Long story short, I have been pretty much the sole bread winner of the family for the entire 9 years of our marriage. In the beginning, he was working with his father & earning peanuts - which actually turned out to be "gifted" money, which I figured out when his Social Security statement came in one year & had zero's all over it. I asked why & he said his dad gifted him b/c it helped him (hubby) from a tax standpoint. I told him that is actually helped his dad and not him. We had a long discussion about him getting into another line of work & away from the dad so he could blossom as he is a very intelligent man. 

He chose to go into the Financial Planning arena - which we both knew would be tough but rewarding once it got going. Well, I will spare you all the creamy center, but here we are 5 years later & in 2008 he earned only $21K. The first year, we lost money, second year we broke even, and now 3rd, 4th only totalling barely over $50K. I have earned over twice this annually every year in the past nine and once in the 200's. Prior to living where we do now, I was very careful to save, save, save - had over $100K in savings & $80K + in retirement accounts. That money has now all been spent to make up for his lack of earning potential in his new "career". We built a new house at the end of his 1st year in this industry - with rose colored glasses & pipe dreams of how his job would go. So where we were at one time living below our means, we started to live @ our means & quickly began living beyond our means. 

I understand that it takes time to build a book but 5 years... furthermore, I struggle with the fact that in the past 2 or 3 he will not accept the fact that it is not going as per plan and even made an attempt at finding another viable source of income to help sustain our financial woes. This economy has affected my job greatly - and by October, I will be earning about 50% of the six figure salary I have in years past. Way, way below what is needed to sustain. 

Obviously, I am now at a place where I must consider selling the home that I built for our kids to grow throughout school in because we have run out of the nine lives (all of my savings) that has kept my husband from contributing to any reasonable degree. He does not want to "give up" on what he has done thus far so it doesn't look like he is willing to even consider doing something else. There has not been one single contribution to household expenses thus far in 2009 on his end. 

I know money isn't everything - please know that is certainly not where I am coming from - but what I wonder is how can a person let their spouse be wife, lover, mother, housekeeper & sole provider for so very long without having some epiphany about how to help?? He says he will do "whatever it takes" to save the marriage - although I have yet to see it other than him fixing the toilet last weekend & waxing my car! If we lose our house, I fear there is no way I can ever forgive his selfishness to succeed in a business that has not been rewarding vs. taking care of his family. I know I have certainly enabled him largely - which i just didn't realize until it was too late. He is an only child who came from parents that did the same - so the pattern seems to be set in stone. 

Any advice is most appreciated.
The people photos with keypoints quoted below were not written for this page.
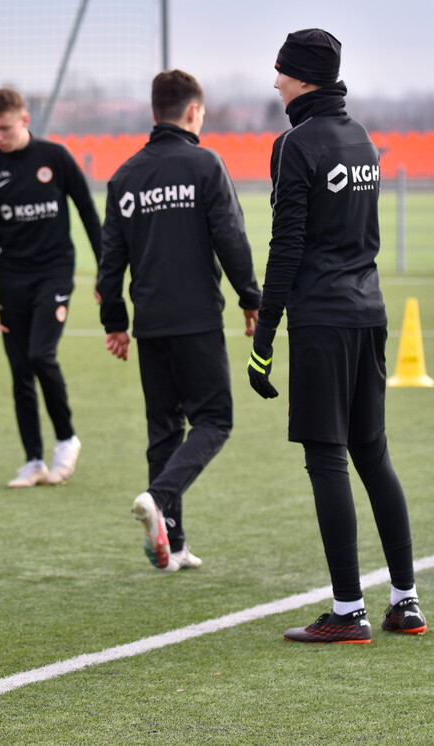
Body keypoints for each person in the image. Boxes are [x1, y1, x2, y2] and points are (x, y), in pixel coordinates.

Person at [250, 29, 425, 642]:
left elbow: (288, 243)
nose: (274, 82)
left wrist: (263, 333)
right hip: (368, 313)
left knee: (327, 459)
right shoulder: (361, 139)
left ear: (301, 76)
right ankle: (406, 603)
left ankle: (348, 611)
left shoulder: (294, 144)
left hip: (322, 320)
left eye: (280, 72)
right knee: (372, 453)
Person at [97, 70, 261, 572]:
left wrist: (115, 322)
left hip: (150, 323)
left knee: (164, 430)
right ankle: (160, 498)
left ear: (154, 113)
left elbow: (110, 260)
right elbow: (230, 236)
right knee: (215, 419)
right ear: (194, 112)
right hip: (197, 319)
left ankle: (173, 546)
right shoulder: (205, 164)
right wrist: (250, 297)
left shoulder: (125, 176)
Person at [0, 87, 102, 488]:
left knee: (41, 355)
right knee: (20, 372)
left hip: (55, 274)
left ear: (24, 120)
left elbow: (87, 211)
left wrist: (106, 269)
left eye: (5, 128)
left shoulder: (55, 158)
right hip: (12, 280)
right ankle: (33, 460)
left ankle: (67, 440)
There are many little holes to fill in here I know, so feel free to ask away.


----------



## hoffmangirl (Jun 1, 2009)

Hi.

I am not sure how much advice I could give you but boy do I relate! No kids here but i too have been the primary bread winner and no offense to the men on the board I cant help but wonder when did the change in men occur to where they no longer have to "man up": when it comes to taking care of their marriage and children???

My post is below yours and I know i am TIRED of killing myself to watch my supposed "partner" sit around and do nothing...

I hope it helps to have "company", all I can say is do what is best for you and your kids! Maybe by forcing the issue you will force him to take off the rose colored glasses!

Good luck!


----------